GOAL OF THE EXERCISE → Copy the records word for word from the start through the line containing "### 其它基于 KDE Plasma 的 Linux 发行版", including that line. Omit the pictures from your answer.

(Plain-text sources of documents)
---------------

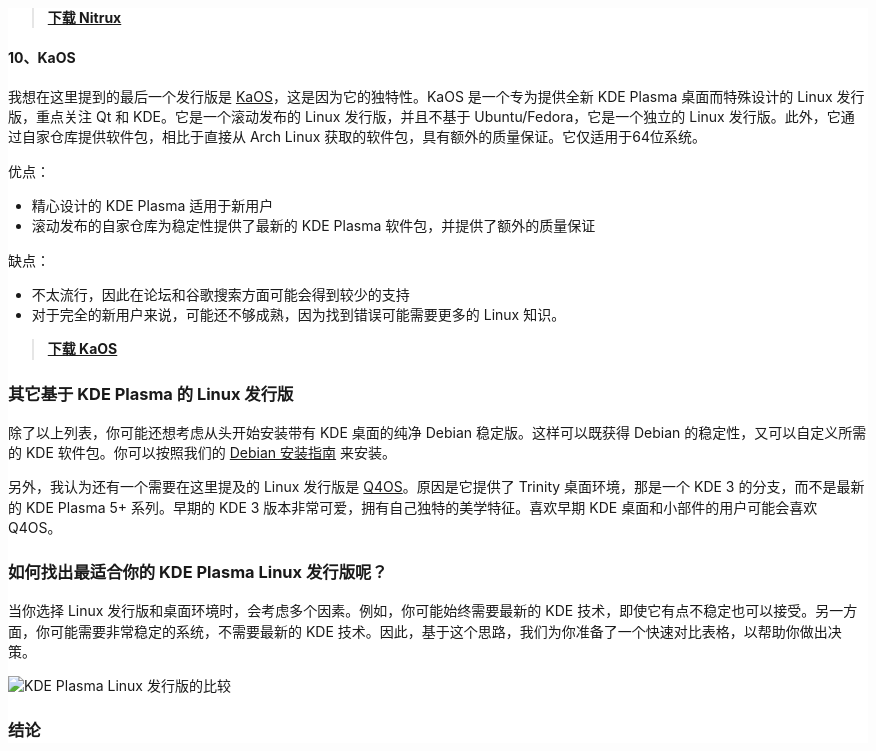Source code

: 

> 
> **[下载 Nitrux](https://nxos.org/)**
> 
> 
> 


#### 10、KaOS


我想在这里提到的最后一个发行版是 [KaOS](https://kaosx.us/)，这是因为它的独特性。KaOS 是一个专为提供全新 KDE Plasma 桌面而特殊设计的 Linux 发行版，重点关注 Qt 和 KDE。它是一个滚动发布的 Linux 发行版，并且不基于 Ubuntu/Fedora，它是一个独立的 Linux 发行版。此外，它通过自家仓库提供软件包，相比于直接从 Arch Linux 获取的软件包，具有额外的质量保证。它仅适用于64位系统。


优点：


* 精心设计的 KDE Plasma 适用于新用户
* 滚动发布的自家仓库为稳定性提供了最新的 KDE Plasma 软件包，并提供了额外的质量保证


缺点：


* 不太流行，因此在论坛和谷歌搜索方面可能会得到较少的支持
* 对于完全的新用户来说，可能还不够成熟，因为找到错误可能需要更多的 Linux 知识。



> 
> **[下载 KaOS](https://kaosx.us/pages/download/)**
> 
> 
> 


### 其它基于 KDE Plasma 的 Linux 发行版


除了以上列表，你可能还想考虑从头开始安装带有 KDE 桌面的纯净 Debian 稳定版。这样可以既获得 Debian 的稳定性，又可以自定义所需的 KDE 软件包。你可以按照我们的 [Debian 安装指南](https://www.debugpoint.com/2021/01/install-debian-buster/) 来安装。


另外，我认为还有一个需要在这里提及的 Linux 发行版是 [Q4OS](https://q4os.org/)。原因是它提供了 Trinity 桌面环境，那是一个 KDE 3 的分支，而不是最新的 KDE Plasma 5+ 系列。早期的 KDE 3 版本非常可爱，拥有自己独特的美学特征。喜欢早期 KDE 桌面和小部件的用户可能会喜欢 Q4OS。


### 如何找出最适合你的 KDE Plasma Linux 发行版呢？


当你选择 Linux 发行版和桌面环境时，会考虑多个因素。例如，你可能始终需要最新的 KDE 技术，即使它有点不稳定也可以接受。另一方面，你可能需要非常稳定的系统，不需要最新的 KDE 技术。因此，基于这个思路，我们为你准备了一个快速对比表格，以帮助你做出决策。


![KDE Plasma Linux 发行版的比较](/Asserts/Images/album/202306/20/145106kmcyyeyewvvwe3yi.jpg)


### 结论
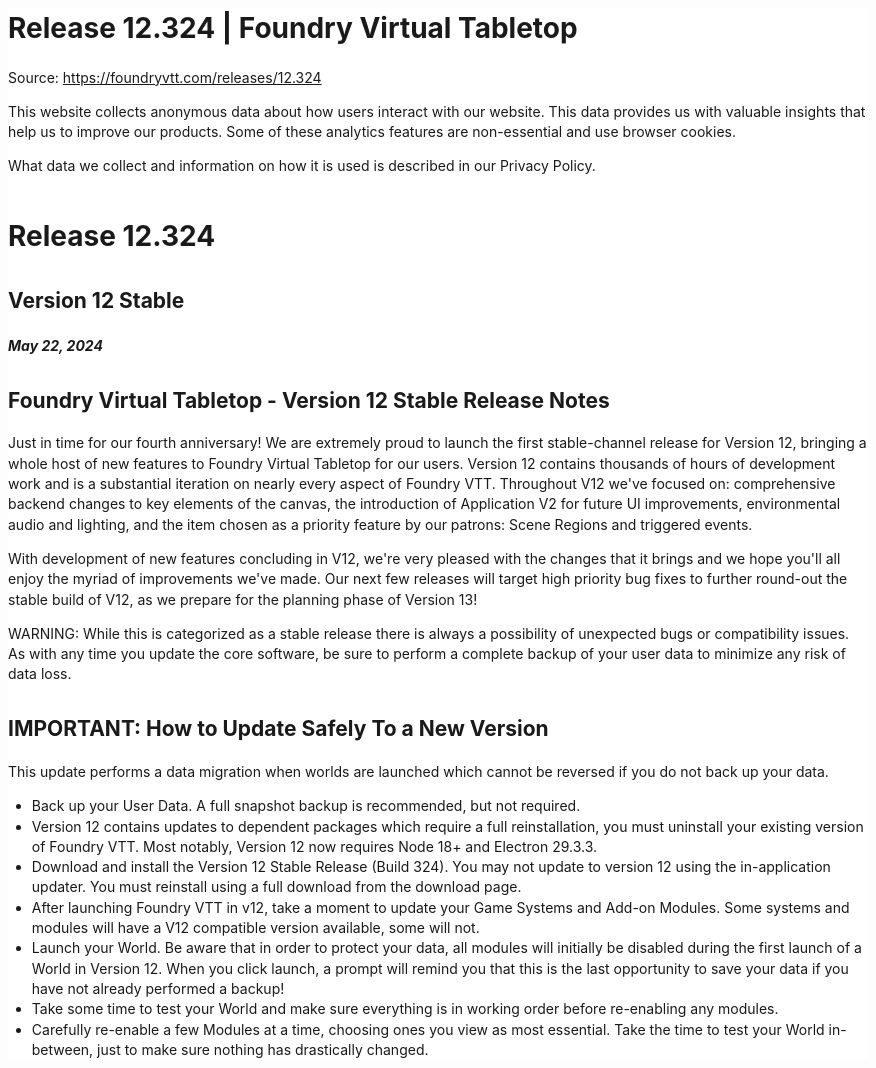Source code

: # Release 12.324 | Foundry Virtual Tabletop

Source: https://foundryvtt.com/releases/12.324

This website collects anonymous data about how users interact with our website. This data provides us with 
        valuable insights that help us to improve our products. Some of these analytics features are non-essential 
        and use browser cookies.

What data we collect and information on how it is used is described in our 
        Privacy Policy.


# Release 12.324


## Version 12 Stable


##### May 22, 2024


## Foundry Virtual Tabletop - Version 12 Stable Release Notes

Just in time for our fourth anniversary! We are extremely proud to launch the first stable-channel release for Version 12, bringing a whole host of new features to Foundry Virtual Tabletop for our users. Version 12 contains thousands of hours of development work and is a substantial iteration on nearly every aspect of Foundry VTT. Throughout V12 we've focused on: comprehensive backend changes to key elements of the canvas, the introduction of Application V2 for future UI improvements, environmental audio and lighting, and the item chosen as a priority feature by our patrons: Scene Regions and triggered events.

With development of new features concluding in V12, we're very pleased with the changes that it brings and we hope you'll all enjoy the myriad of improvements we've made. Our next few releases will target high priority bug fixes to further round-out the stable build of V12, as we prepare for the planning phase of Version 13!

WARNING: While this is categorized as a stable release there is always a possibility of unexpected bugs or compatibility issues. As with any time you update the core software, be sure to perform a complete backup of your user data to minimize any risk of data loss.


## IMPORTANT: How to Update Safely To a New Version

This update performs a data migration when worlds are launched which cannot be reversed if you do not back up your data.

- Back up your User Data. A full snapshot backup is recommended, but not required.
- Version 12 contains updates to dependent packages which require a full reinstallation, you must uninstall your existing version of Foundry VTT. Most notably, Version 12 now requires Node 18+ and Electron 29.3.3.
- Download and install the Version 12 Stable Release (Build 324). You may not update to version 12 using the in-application updater. You must reinstall using a full download from the download page.
- After launching Foundry VTT in v12, take a moment to update your Game Systems and Add-on Modules. Some systems and modules will have a V12 compatible version available, some will not.
- Launch your World. Be aware that in order to protect your data, all modules will initially be disabled during the first launch of a World in Version 12. When you click launch, a prompt will remind you that this is the last opportunity to save your data if you have not already performed a backup!
- Take some time to test your World and make sure everything is in working order before re-enabling any modules.
- Carefully re-enable a few Modules at a time, choosing ones you view as most essential. Take the time to test your World in-between, just to make sure nothing has drastically changed.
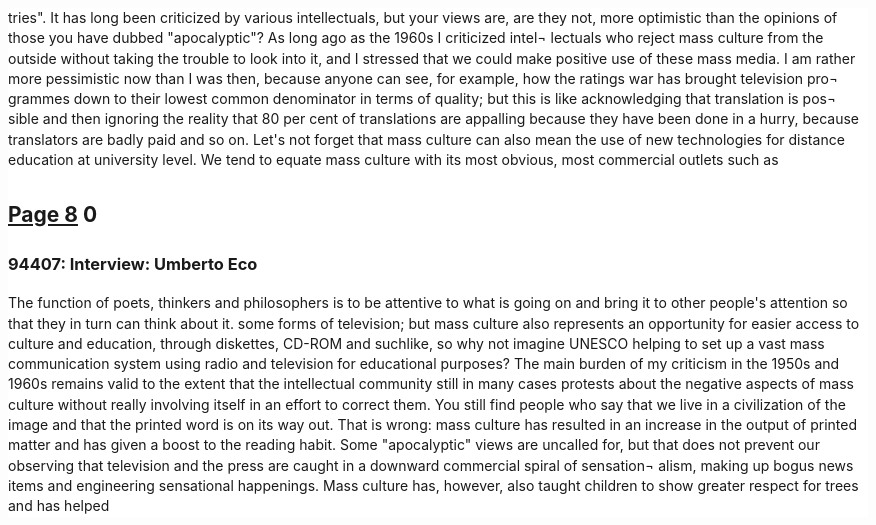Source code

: tries". It has long been criticized by various
intellectuals, but your views are, are they
not, more optimistic than the opinions of
those you have dubbed "apocalyptic"?
As long ago as the 1960s I criticized intel¬
lectuals who reject mass culture from the
outside without taking the trouble to look
into it, and I stressed that we could make
positive use of these mass media. I am rather
more pessimistic now than I was then,
because anyone can see, for example, how
the ratings war has brought television pro¬
grammes down to their lowest common
denominator in terms of quality; but this is
like acknowledging that translation is pos¬
sible and then ignoring the reality that 80 per
cent of translations are appalling because
they have been done in a hurry, because
translators are badly paid and so on.
Let's not forget that mass culture can
also mean the use of new technologies for
distance education at university level. We
tend to equate mass culture with its most
obvious, most commercial outlets such as

## [Page 8](https://demo.humlab.umu.se/courier/094420engo.pdf#page=8) 0

### 94407: Interview: Umberto Eco

The function of poets,
thinkers and philosophers is
to be attentive to what is going on
and bring it to other people's
attention so that they in turn can
think about it.
some forms of television; but mass culture
also represents an opportunity for easier
access to culture and education, through
diskettes, CD-ROM and suchlike, so why
not imagine UNESCO helping to set up a
vast mass communication system using radio
and television for educational purposes?
The main burden of my criticism in the
1950s and 1960s remains valid to the extent
that the intellectual community still in many
cases protests about the negative aspects of
mass culture without really involving itself
in an effort to correct them. You still find
people who say that we live in a civilization
of the image and that the printed word is on
its way out. That is wrong: mass culture
has resulted in an increase in the output of
printed matter and has given a boost to the
reading habit.
Some "apocalyptic" views are uncalled
for, but that does not prevent our observing
that television and the press are caught in a
downward commercial spiral of sensation¬
alism, making up bogus news items and
engineering sensational happenings. Mass
culture has, however, also taught children to
show greater respect for trees and has helped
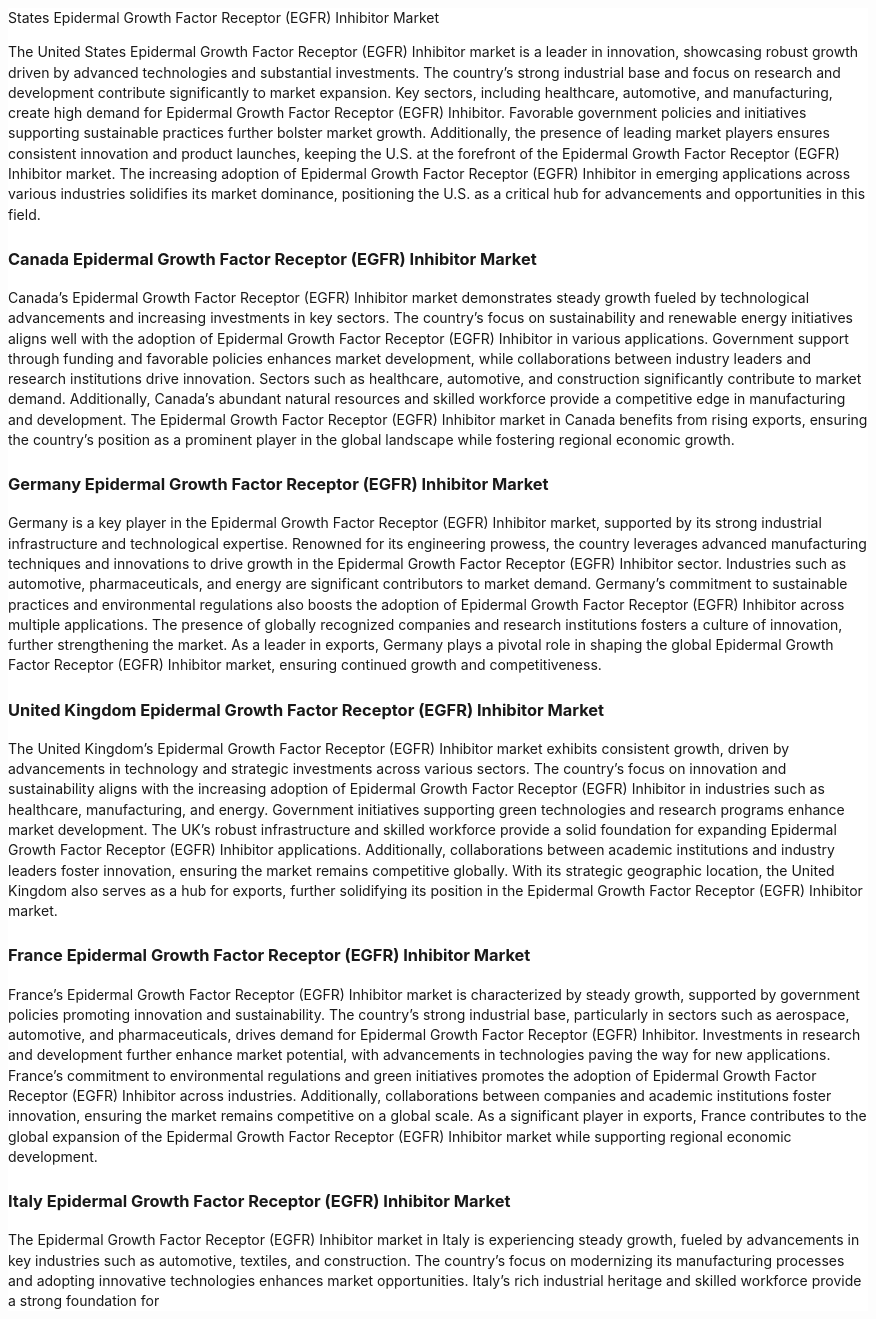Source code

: States Epidermal Growth Factor Receptor (EGFR) Inhibitor Market</h3><p>The United States Epidermal Growth Factor Receptor (EGFR) Inhibitor market is a leader in innovation, showcasing robust growth driven by advanced technologies and substantial investments. The country&rsquo;s strong industrial base and focus on research and development contribute significantly to market expansion. Key sectors, including healthcare, automotive, and manufacturing, create high demand for Epidermal Growth Factor Receptor (EGFR) Inhibitor. Favorable government policies and initiatives supporting sustainable practices further bolster market growth. Additionally, the presence of leading market players ensures consistent innovation and product launches, keeping the U.S. at the forefront of the Epidermal Growth Factor Receptor (EGFR) Inhibitor market. The increasing adoption of Epidermal Growth Factor Receptor (EGFR) Inhibitor in emerging applications across various industries solidifies its market dominance, positioning the U.S. as a critical hub for advancements and opportunities in this field.</p><h3>Canada Epidermal Growth Factor Receptor (EGFR) Inhibitor Market</h3><p>Canada&rsquo;s Epidermal Growth Factor Receptor (EGFR) Inhibitor market demonstrates steady growth fueled by technological advancements and increasing investments in key sectors. The country&rsquo;s focus on sustainability and renewable energy initiatives aligns well with the adoption of Epidermal Growth Factor Receptor (EGFR) Inhibitor in various applications. Government support through funding and favorable policies enhances market development, while collaborations between industry leaders and research institutions drive innovation. Sectors such as healthcare, automotive, and construction significantly contribute to market demand. Additionally, Canada&rsquo;s abundant natural resources and skilled workforce provide a competitive edge in manufacturing and development. The Epidermal Growth Factor Receptor (EGFR) Inhibitor market in Canada benefits from rising exports, ensuring the country&rsquo;s position as a prominent player in the global landscape while fostering regional economic growth.</p><h3>Germany Epidermal Growth Factor Receptor (EGFR) Inhibitor Market</h3><p>Germany is a key player in the Epidermal Growth Factor Receptor (EGFR) Inhibitor market, supported by its strong industrial infrastructure and technological expertise. Renowned for its engineering prowess, the country leverages advanced manufacturing techniques and innovations to drive growth in the Epidermal Growth Factor Receptor (EGFR) Inhibitor sector. Industries such as automotive, pharmaceuticals, and energy are significant contributors to market demand. Germany&rsquo;s commitment to sustainable practices and environmental regulations also boosts the adoption of Epidermal Growth Factor Receptor (EGFR) Inhibitor across multiple applications. The presence of globally recognized companies and research institutions fosters a culture of innovation, further strengthening the market. As a leader in exports, Germany plays a pivotal role in shaping the global Epidermal Growth Factor Receptor (EGFR) Inhibitor market, ensuring continued growth and competitiveness.</p><h3>United Kingdom Epidermal Growth Factor Receptor (EGFR) Inhibitor Market</h3><p>The United Kingdom&rsquo;s Epidermal Growth Factor Receptor (EGFR) Inhibitor market exhibits consistent growth, driven by advancements in technology and strategic investments across various sectors. The country&rsquo;s focus on innovation and sustainability aligns with the increasing adoption of Epidermal Growth Factor Receptor (EGFR) Inhibitor in industries such as healthcare, manufacturing, and energy. Government initiatives supporting green technologies and research programs enhance market development. The UK&rsquo;s robust infrastructure and skilled workforce provide a solid foundation for expanding Epidermal Growth Factor Receptor (EGFR) Inhibitor applications. Additionally, collaborations between academic institutions and industry leaders foster innovation, ensuring the market remains competitive globally. With its strategic geographic location, the United Kingdom also serves as a hub for exports, further solidifying its position in the Epidermal Growth Factor Receptor (EGFR) Inhibitor market.</p><h3>France Epidermal Growth Factor Receptor (EGFR) Inhibitor Market</h3><p>France&rsquo;s Epidermal Growth Factor Receptor (EGFR) Inhibitor market is characterized by steady growth, supported by government policies promoting innovation and sustainability. The country&rsquo;s strong industrial base, particularly in sectors such as aerospace, automotive, and pharmaceuticals, drives demand for Epidermal Growth Factor Receptor (EGFR) Inhibitor. Investments in research and development further enhance market potential, with advancements in technologies paving the way for new applications. France&rsquo;s commitment to environmental regulations and green initiatives promotes the adoption of Epidermal Growth Factor Receptor (EGFR) Inhibitor across industries. Additionally, collaborations between companies and academic institutions foster innovation, ensuring the market remains competitive on a global scale. As a significant player in exports, France contributes to the global expansion of the Epidermal Growth Factor Receptor (EGFR) Inhibitor market while supporting regional economic development.</p><h3>Italy Epidermal Growth Factor Receptor (EGFR) Inhibitor Market</h3><p>The Epidermal Growth Factor Receptor (EGFR) Inhibitor market in Italy is experiencing steady growth, fueled by advancements in key industries such as automotive, textiles, and construction. The country&rsquo;s focus on modernizing its manufacturing processes and adopting innovative technologies enhances market opportunities. Italy&rsquo;s rich industrial heritage and skilled workforce provide a strong foundation for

---------------

YOUR SOLUTION →
Source code

: 

> 
> **[下载 Nitrux](https://nxos.org/)**
> 
> 
> 


#### 10、KaOS


我想在这里提到的最后一个发行版是 [KaOS](https://kaosx.us/)，这是因为它的独特性。KaOS 是一个专为提供全新 KDE Plasma 桌面而特殊设计的 Linux 发行版，重点关注 Qt 和 KDE。它是一个滚动发布的 Linux 发行版，并且不基于 Ubuntu/Fedora，它是一个独立的 Linux 发行版。此外，它通过自家仓库提供软件包，相比于直接从 Arch Linux 获取的软件包，具有额外的质量保证。它仅适用于64位系统。


优点：


* 精心设计的 KDE Plasma 适用于新用户
* 滚动发布的自家仓库为稳定性提供了最新的 KDE Plasma 软件包，并提供了额外的质量保证


缺点：


* 不太流行，因此在论坛和谷歌搜索方面可能会得到较少的支持
* 对于完全的新用户来说，可能还不够成熟，因为找到错误可能需要更多的 Linux 知识。



> 
> **[下载 KaOS](https://kaosx.us/pages/download/)**
> 
> 
> 


### 其它基于 KDE Plasma 的 Linux 发行版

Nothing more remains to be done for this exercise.